London: We have a contradictory situation. On the one hand the human rights situation in Vietnam has not improved tangibly, at least as we look at the treatment of political dissidents. On the other hand the dissident community has now expanded into something of a vibrant, civil society of sorts that has been quite forceful and effective in generating public interest in and discussion about the need for improvements in human rights in Vietnam.

Beattie: How do you think Vietnam will react to this week’s review by the Human Rights Council?

Robertson: “Whether Vietnam is prepared to act on the recommendations made by the Council and its member states will be noted by those representing Vietnam in Geneva. That will really come from higher levels in the government. I think that it’s critical however that the international community continue to speak with one voice in stating that the human rights record of Vietnam in its current form is not acceptable.”

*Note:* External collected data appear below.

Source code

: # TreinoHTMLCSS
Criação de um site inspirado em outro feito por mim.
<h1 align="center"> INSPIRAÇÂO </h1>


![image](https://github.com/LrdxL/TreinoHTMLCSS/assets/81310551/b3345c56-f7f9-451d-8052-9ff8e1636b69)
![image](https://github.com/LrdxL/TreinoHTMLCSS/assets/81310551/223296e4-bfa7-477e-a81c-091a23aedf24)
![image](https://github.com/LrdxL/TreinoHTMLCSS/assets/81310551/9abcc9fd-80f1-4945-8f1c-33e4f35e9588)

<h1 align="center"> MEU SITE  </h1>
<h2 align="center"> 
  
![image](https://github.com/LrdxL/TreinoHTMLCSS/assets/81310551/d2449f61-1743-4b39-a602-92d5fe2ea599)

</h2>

“If Vietnam wants to play a more pronounced role on the global stage, and as an accepted member of the international community, it needs to clean up its act on human rights. The delays it is been given and the excuses that have been made by the Vietnamese government need to be pushed aside. They need to really get down to the basic job of guaranteeing rights for their citizens.”

London: If you look at what’s occurred in Geneva this week we seen the collection of civil society activists from Vietnam arrive in Geneva and share with the international community their own perspectives on the human rights situation in Vietnam. So it’s quite a lively political scene right now in Vietnam and when I say that I do not want to suggest that things have improved where they have not, but that things are different then we might expect

Beattie: Do you think membership in free trade associations like the Trans Pacific Partnership will initiate improvement in Vietnam’s human rights record?

Nguyen: The Vietnamese government reports there are currently 460 professional-based associations in Vietnam. That is a lie. Up to now, there is no single trade union allowed except for the Vietnam General Confederation of Labor. So every aspect of human rights is violated.

Robertson: The TPT trade deal that is being negotiated also involves labor rights. Vietnam needs to make sure that there is freedom of association for workers to join trade unions of their own choice. Right now that’s not a possibility in Vietnam. The Vietnam General Confederation of Labor is completely controlled by the government of Vietnam. Forming a union outside that structure can land you in jail. I think it’s going to be very, very hard for the United States to conclude the TPT negotiations unless the government of Vietnam is prepared to really make significant changes to the way it controls its labor sector.